La précarité étudiante n’est pas apparue le 14 mars 2020, date de fermeture des établissements d’enseignement supérieur, elle a toutefois été accentuée par la « crise COVID » :

  • pertes d’emploi entrainant des difficultés financières, elles-mêmes synonymes de difficultés à se procurer les produits alimentaires et d’hygiène de première nécessité ou de difficultés à s’acquitter d’un loyer,
  • impossibilité à acquérir le matériel informatique nécessaire au suivi des cours à distance,
  • perte du lien social se traduisant dans certains cas par une détresse psychologique profonde…[1]

L’Etat, sous l’impulsion de Madame Frédérique Vidal, ministre de l’enseignement supérieur, de la recherche et de l’innovation, mais également l’ensemble des acteurs locaux, au premier rang desquels les établissements d’enseignement supérieur, les associations et les collectivités territoriales, se sont mobilisés très tôt pour déployer des aides inédites pour accompagner les étudiants dans cette période difficile.

Les actions décidées par le Gouvernement comme le ticket de restauration universitaire à 1 euro le repas, la revalorisation des bourses sur critères sociaux, le gel des frais d’inscriptions et des loyers CROUS, le versement d’aides exceptionnelles de 200 puis de 150 euros, les aides d’urgence, les aides à l’acquisition d’équipements informatiques et de connexion sont autant de dispositifs qui permettent d’accompagner les étudiants les plus modestes.
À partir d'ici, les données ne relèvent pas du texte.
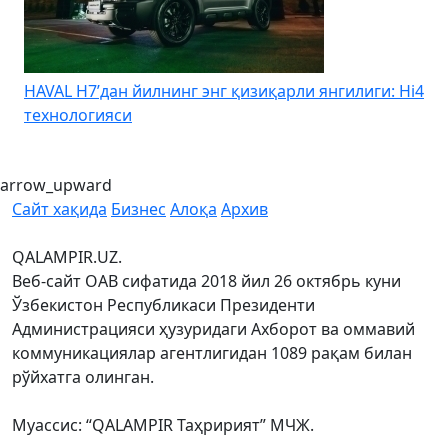
HAVAL H7’дан йилнинг энг қизиқарли янгилиги: Hi4
K
технологияси
arrow_upward
Сайт хақида
Бизнес
Алоқа
Архив
QALAMPIR.UZ.
Веб-сайт ОАВ сифатида 2018 йил 26 октябрь куни
Ўзбекистон Республикаси Президенти
Администрацияси ҳузуридаги Ахборот ва оммавий
коммуникациялар агентлигидан 1089 рақам билан
рўйхатга олинган.
Муассис: “QALAMPIR Таҳририят” МЧЖ.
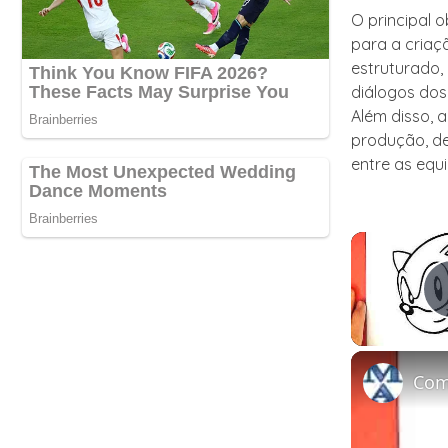
O principal 
para a cria
estruturado,
diálogos dos
Além disso, 
produção, de
entre as equi
Com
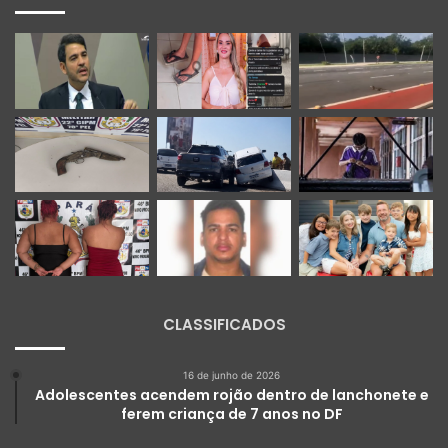
CLASSIFICADOS
16 de junho de 2026
Adolescentes acendem rojão dentro de lanchonete e
ferem criança de 7 anos no DF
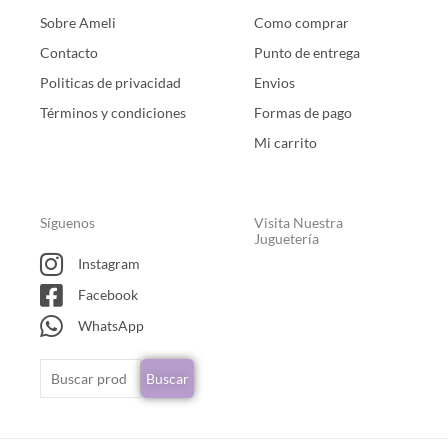
Sobre Ameli
Como comprar
Contacto
Punto de entrega
Politicas de privacidad
Envios
Términos y condiciones
Formas de pago
Mi carrito
Síguenos
Visita Nuestra
Juguetería
Instagram
Facebook
WhatsApp
Buscar
Buscar
por:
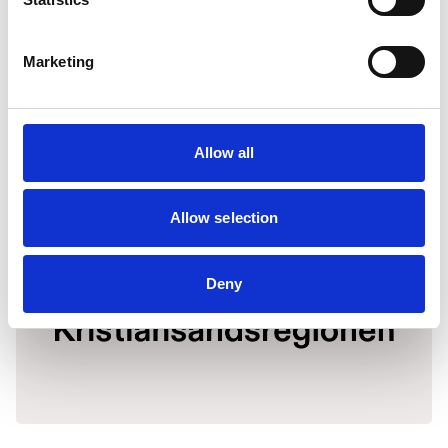
Marketing
Allow all
Allow selection
Deny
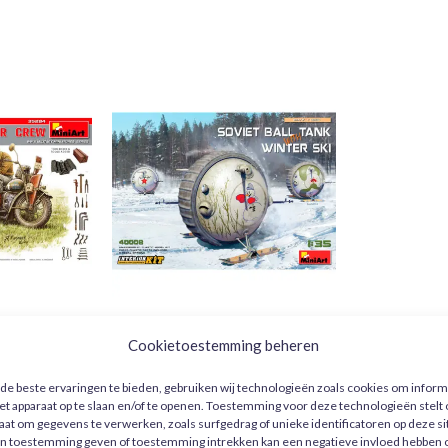
air Crew –
Soviet Ball Tank with Winter Ski –
MiniArt 1:35
Cookietoestemming beheren
34,50
€
e beste ervaringen te bieden, gebruiken wij technologieën zoals cookies om inform
et apparaat op te slaan en/of te openen. Toestemming voor deze technologieën stelt
N AAN
TOEVOEGEN AAN
AGEN
WINKELWAGEN
taat om gegevens te verwerken, zoals surfgedrag of unieke identificatoren op deze si
n toestemming geven of toestemming intrekken kan een negatieve invloed hebben 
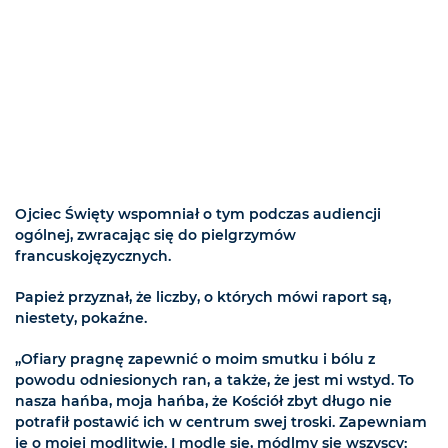
Ojciec Święty wspomniał o tym podczas audiencji
ogólnej, zwracając się do pielgrzymów
francuskojęzycznych.
Papież przyznał, że liczby, o których mówi raport są,
niestety, pokaźne.
„Ofiary pragnę zapewnić o moim smutku i bólu z
powodu odniesionych ran, a także, że jest mi wstyd. To
nasza hańba, moja hańba, że Kościół zbyt długo nie
potrafił postawić ich w centrum swej troski. Zapewniam
je o mojej modlitwie. I modlę się, módlmy się wszyscy:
La prise en charge des étudiants en situation de mal-être a également été au cœur des mesures prises avec un renforcement des services de santé universitaires et des travailleurs sociaux au sein des CROUS, le recrutement depuis l’automne de 1600 référents en cités universitaires et le déploiement depuis janvier de 20 000 emplois étudiants supplémentaires pour des missions de tutorat dans les universités ou encore la mise en place depuis le 1er février d’un « chèque d’accompagnement psychologique » et depuis le mois de mars d’une plateforme nationale www.santepsy.etudiant.gouv.fr sur laquelle plus de 1000 psychologues se sont inscrits.

Enfin, sur le front de l’emploi, outre les 21 000 emplois étudiants crées (tuteurs et référents), le Gouvernement a lancé la plateforme « 1 jeune, 1 solution » https://www.1jeune1solution.gouv.fr/    qui met en relation les entreprises avec des jeunes cherchant un stage, un emploi ou une formation.


[1]Enquête « La vie de l’étudiant confiné », Observatoire national de la vie étudiante, septembre 2020.